* What the exercise asks
How many lines of the data contain the string "assign"? Write the number and nothing more.

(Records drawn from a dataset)
________________________________________

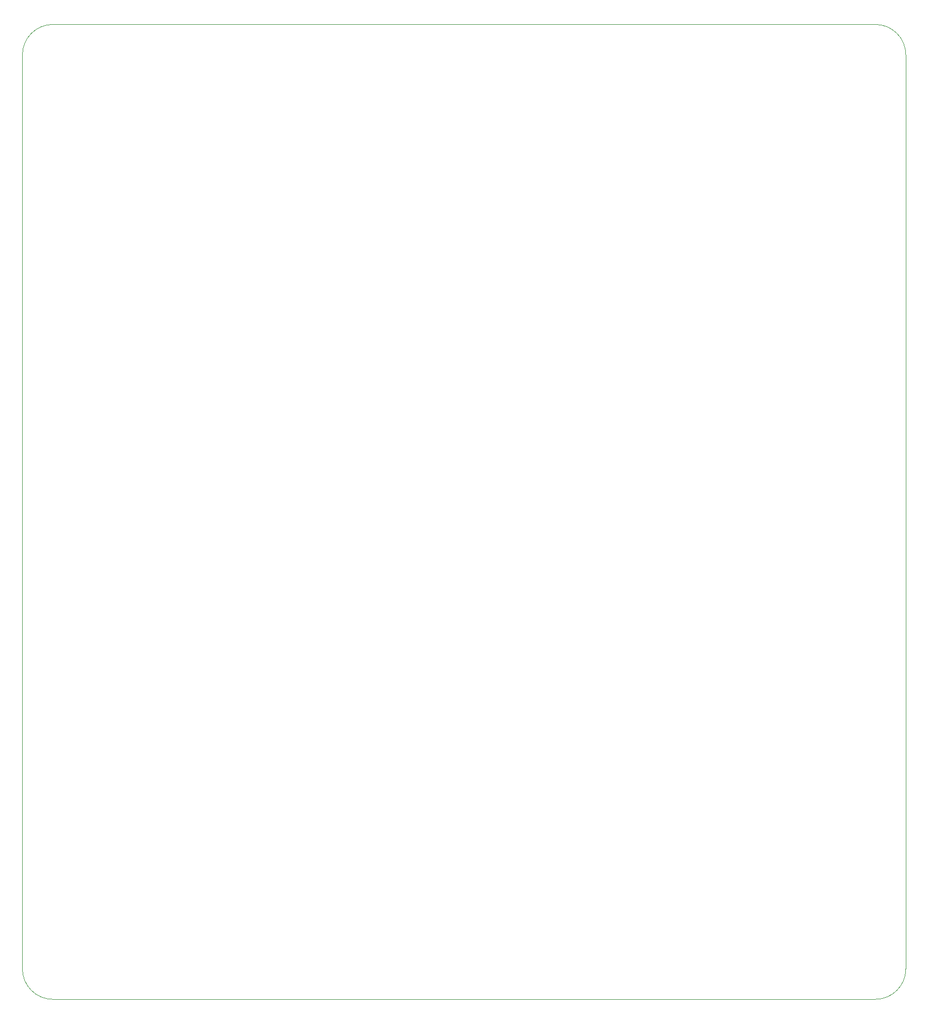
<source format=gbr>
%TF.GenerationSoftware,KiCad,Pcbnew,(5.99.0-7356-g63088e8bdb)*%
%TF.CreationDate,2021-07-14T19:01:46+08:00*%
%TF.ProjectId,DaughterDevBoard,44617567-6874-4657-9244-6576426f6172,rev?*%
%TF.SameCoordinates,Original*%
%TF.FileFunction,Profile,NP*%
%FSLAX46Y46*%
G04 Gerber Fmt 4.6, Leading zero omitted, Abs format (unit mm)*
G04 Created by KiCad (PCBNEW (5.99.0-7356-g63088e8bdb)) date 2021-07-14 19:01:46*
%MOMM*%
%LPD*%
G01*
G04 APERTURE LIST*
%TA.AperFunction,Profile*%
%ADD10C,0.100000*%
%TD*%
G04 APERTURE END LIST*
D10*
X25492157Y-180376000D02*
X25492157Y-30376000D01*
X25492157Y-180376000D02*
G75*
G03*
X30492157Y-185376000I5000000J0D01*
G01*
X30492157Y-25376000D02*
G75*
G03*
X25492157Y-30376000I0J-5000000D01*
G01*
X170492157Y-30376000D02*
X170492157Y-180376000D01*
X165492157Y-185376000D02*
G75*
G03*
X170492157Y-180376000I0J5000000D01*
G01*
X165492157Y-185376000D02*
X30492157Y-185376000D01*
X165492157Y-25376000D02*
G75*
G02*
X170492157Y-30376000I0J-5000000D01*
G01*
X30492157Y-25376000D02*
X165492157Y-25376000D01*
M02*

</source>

________________________________________

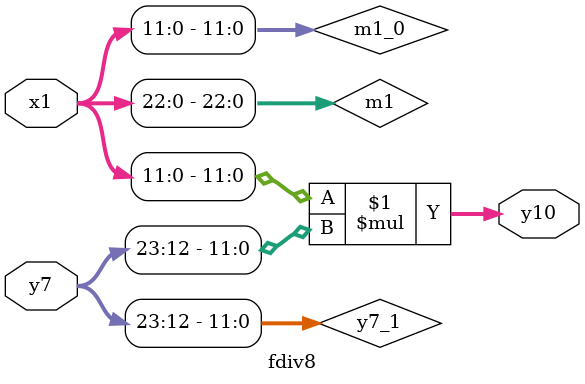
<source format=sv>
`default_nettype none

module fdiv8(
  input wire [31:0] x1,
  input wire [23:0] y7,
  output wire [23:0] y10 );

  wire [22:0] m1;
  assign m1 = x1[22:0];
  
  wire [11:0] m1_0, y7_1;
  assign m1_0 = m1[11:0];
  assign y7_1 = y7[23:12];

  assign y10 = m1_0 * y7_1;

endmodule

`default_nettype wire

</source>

________________________________________

* Output of the exercise
4